A Note on Sight Words
There are two types of sight words. Those developed in the process described just above are true sight words. You see them and you know them. Put another way, your visual system takes in the word from the page, sends its image to the brain, and neurons rapidly fire down the ventral pathway, and you then instantly recognize the word as cat. Decoding it is no longer required.
Then there are the sight word lists. Those words are not intended to be decoded. They are to be memorized.
But memorization can take many routes. One child might associate the word cat with his pet. Another might associate it with a person who has a cat. There are an unlimited number of ways for a child to devise some mnemonic that he thinks will help him remember a word.
Unfortunately for comprehension, this sort of memorization isn't taking place in the ventral pathway of the left brain. No, it's a right brain activity and the right side of the brain is where comprehension occurs. So, as each memorized word is encountered, the reader has to interrupt the story line to retrieve a memorized word using whatever device he's created to do so. Then it's back to the story line until the next memorized word is encountered, which is often.
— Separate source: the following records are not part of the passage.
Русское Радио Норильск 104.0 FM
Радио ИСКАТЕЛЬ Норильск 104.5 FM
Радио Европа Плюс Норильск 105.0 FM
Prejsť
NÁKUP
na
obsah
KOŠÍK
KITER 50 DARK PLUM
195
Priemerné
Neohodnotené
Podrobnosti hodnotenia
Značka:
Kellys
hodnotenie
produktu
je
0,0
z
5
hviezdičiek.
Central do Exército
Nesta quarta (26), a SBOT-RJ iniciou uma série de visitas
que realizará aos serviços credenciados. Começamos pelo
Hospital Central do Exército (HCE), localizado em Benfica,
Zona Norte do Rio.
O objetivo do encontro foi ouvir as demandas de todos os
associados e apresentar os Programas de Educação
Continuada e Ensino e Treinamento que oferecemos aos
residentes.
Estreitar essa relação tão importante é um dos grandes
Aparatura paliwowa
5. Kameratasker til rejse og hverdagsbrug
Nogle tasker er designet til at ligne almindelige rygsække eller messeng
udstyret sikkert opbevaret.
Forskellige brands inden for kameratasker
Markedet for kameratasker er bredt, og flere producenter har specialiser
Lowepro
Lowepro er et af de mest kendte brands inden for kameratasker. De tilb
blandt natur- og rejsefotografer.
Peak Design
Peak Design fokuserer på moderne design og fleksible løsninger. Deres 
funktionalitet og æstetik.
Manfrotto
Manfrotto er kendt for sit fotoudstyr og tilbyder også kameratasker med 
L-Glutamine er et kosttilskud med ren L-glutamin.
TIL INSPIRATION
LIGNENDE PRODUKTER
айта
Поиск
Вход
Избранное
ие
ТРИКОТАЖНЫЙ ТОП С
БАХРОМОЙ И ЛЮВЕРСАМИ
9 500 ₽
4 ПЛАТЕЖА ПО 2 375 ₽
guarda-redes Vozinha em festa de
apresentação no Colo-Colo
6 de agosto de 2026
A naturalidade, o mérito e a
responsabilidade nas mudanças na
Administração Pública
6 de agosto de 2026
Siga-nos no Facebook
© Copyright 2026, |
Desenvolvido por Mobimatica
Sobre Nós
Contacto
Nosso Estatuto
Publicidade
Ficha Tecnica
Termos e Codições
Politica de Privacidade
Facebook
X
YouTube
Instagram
This is why people who read without using phonics show brain activity in a different area of the brain than people who built their automated sight word vocabulary with phonics. And it's also why those who've used the phonics pathway usually end up having better comprehension ability. The right side of their brain is keeping track of the story without being interrupted by having to drag out memory cues for "sight" words.
Summing Up
An effective course of vision therapy will be expensive, but it will train your child's eyes to work together well, and it will build his visual perceptual skills so that all that reading practice can more easily result in automatic word recognition. Following vision therapy, your child might still need an intensive phonics course, but it is likely to finally be effective for him.
Our suggestion, if reading instruction is failing your child, is to locate a developmental optometrist in your area and have your child evaluated to see if he would benefit from vision therapy. I have personally seen dozens of children where vision therapy enabled them to finally be able to absorb the phonics instruction that I provided.
Also, you can use this Vision Assessment Checklist to get some idea whether your child might be one of many with vision issues that interfere with learning to read. If that's the case, he doesn't have dyslexia; he has a condition that can, in all likelihood, be fixed permanently.